Bien que ce calendrier puisse sembler éloigné, il faut tenir compte de l’échelle du projet et de la nécessité de valider chaque étape. Toute précipitation dans un système de cette taille pourrait entraîner des problèmes bien plus importants à long terme, de sorte que les délais répondent à la fois à la complexité technique et aux exigences de sécurité nucléaire.

Parallèlement, les travaux d’assemblage du cœur du réacteur et de ses systèmes auxiliaires constituent en eux-mêmes une source de connaissance et d’expérience déjà exploitée dans d’autres programmes de fusion européens et nationaux, y compris des initiatives en Espagne et dans divers pays de l’UE.

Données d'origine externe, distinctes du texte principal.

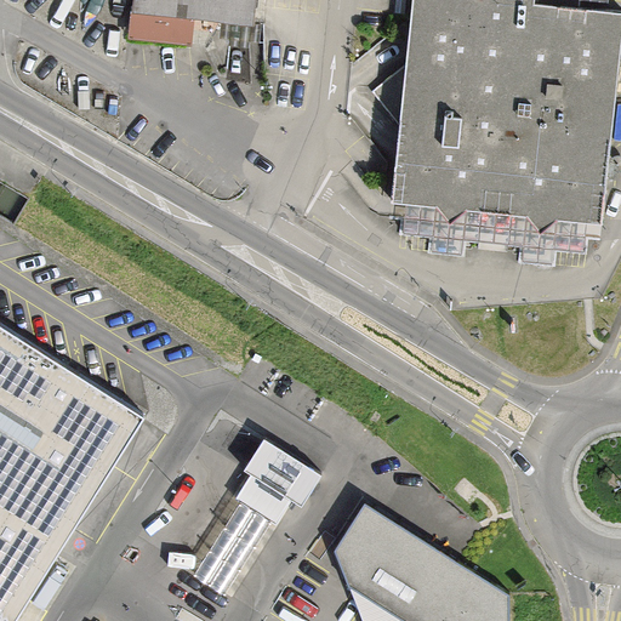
[(132,0),(132,10),(254,22),(255,0),(132,0)]
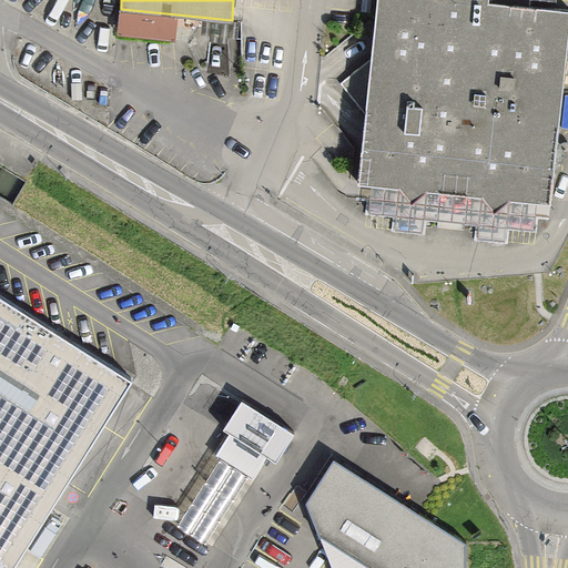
[(365,113),(357,182),(398,186),(412,202),(427,190),(482,195),(494,211),(509,199),(550,203),(567,38),(567,9),(529,6),(529,0),(376,0),(371,58),(341,83),(365,113)]
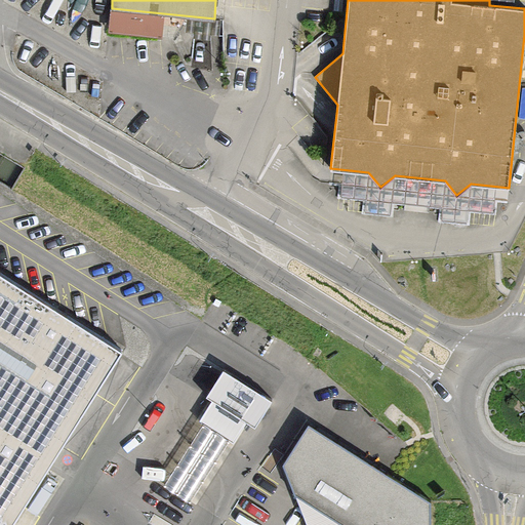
[(0,524),(10,524),(122,350),(0,272),(0,524)]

L’effort concentré sur ITER reflète à quel point l’humanité mise une partie de son avenir énergétique sur sa capacité à maîtriser la même réaction qui fait briller le Soleil. Si l’expérience française démontre que la fusion peut être maintenue de manière stable, avec un gain énergétique et sans impacts environnementaux significatifs, cela marquera un pas décisif vers la création, dans les prochaines décennies, des premières centrales de fusion commerciales capables de fournir une électricité abondante et à faible carbone, opérationnelle pendant plusieurs générations.

Mon avis :

Le projet ITER représente un tournant potentiel dans la production d’énergie à travers la fusion nucléaire, offrant des avantages considérables comme une source d’énergie propre et presque inépuisable. Cependant, les défis techniques demeurent énormes, notamment en matière de contrôle du plasma à des températures extrêmes et des coûts de construction de 160 millions d’euros pour certains composants. Le succès d’ITER pourrait transformer radicalement le paysage énergétique mondial, bien que le calendrier de réalisation reste ambitieux, avec des premières expérimentations prévues pour 2034.

Les questions fréquentes :

Qu’est-ce que le projet ITER ?

Le projet ITER, acronyme de « Reactor Experimental Termonuclear International », est un effort collectif de 33 pays visant à reproduire sur Terre le processus énergétique qui alimente le Soleil. Situé à Saint Paul-lez-Durance, en France, c’est le plus grand tokamak jamais construit, conçu pour démontrer que la fusion nucléaire peut être une source d’énergie propre et pratiquement inépuisable.

Quels sont les principaux objectifs d’ITER ?

Les principaux objectifs d’ITER incluent la validation de la fusion nucléaire comme une base de nouvelle énergie sans émissions massives de carbone et la démonstration que la fusion peut produire plus d’énergie qu’elle n’en consomme. Le projet vise à atteindre un facteur de gain énergétique de Q=10, c’est-à-dire générer 500 megawatts de fusion avec seulement 50 megawatts d’énergie d’entrée.

Quelles sont les différences entre la fusion et la fission nucléaire ?

La fusion nucléaire, qui combine des noyaux légers comme l’hydrogène pour former des noyaux plus lourds, libère une grande quantité d’énergie sans créer de déchets radioactifs à long terme, contrairement à la fission, qui divise des noyaux lourds. De plus, la fusion ne présente pas de risque de réactions en chaîne incontrôlables, car le plasma se refroidit naturellement en cas d’interruption, rendant le processus généralement plus sûr.

Quel est l’avancement actuel de la construction d’ITER ?

La construction d’ITER a commencé en 2010 et l’assemblage des composants se poursuit actuellement. Le bâtiment principal pour le tokamak a été achevé en 2020, et la première phase d’opérations de recherche devrait débuter en 2034 avec des plasmas hydrogène et deutérium. Les opérations avec deutérium-tritium, essentielles pour l’étude de la fusion énergétique, sont prévues pour 2039.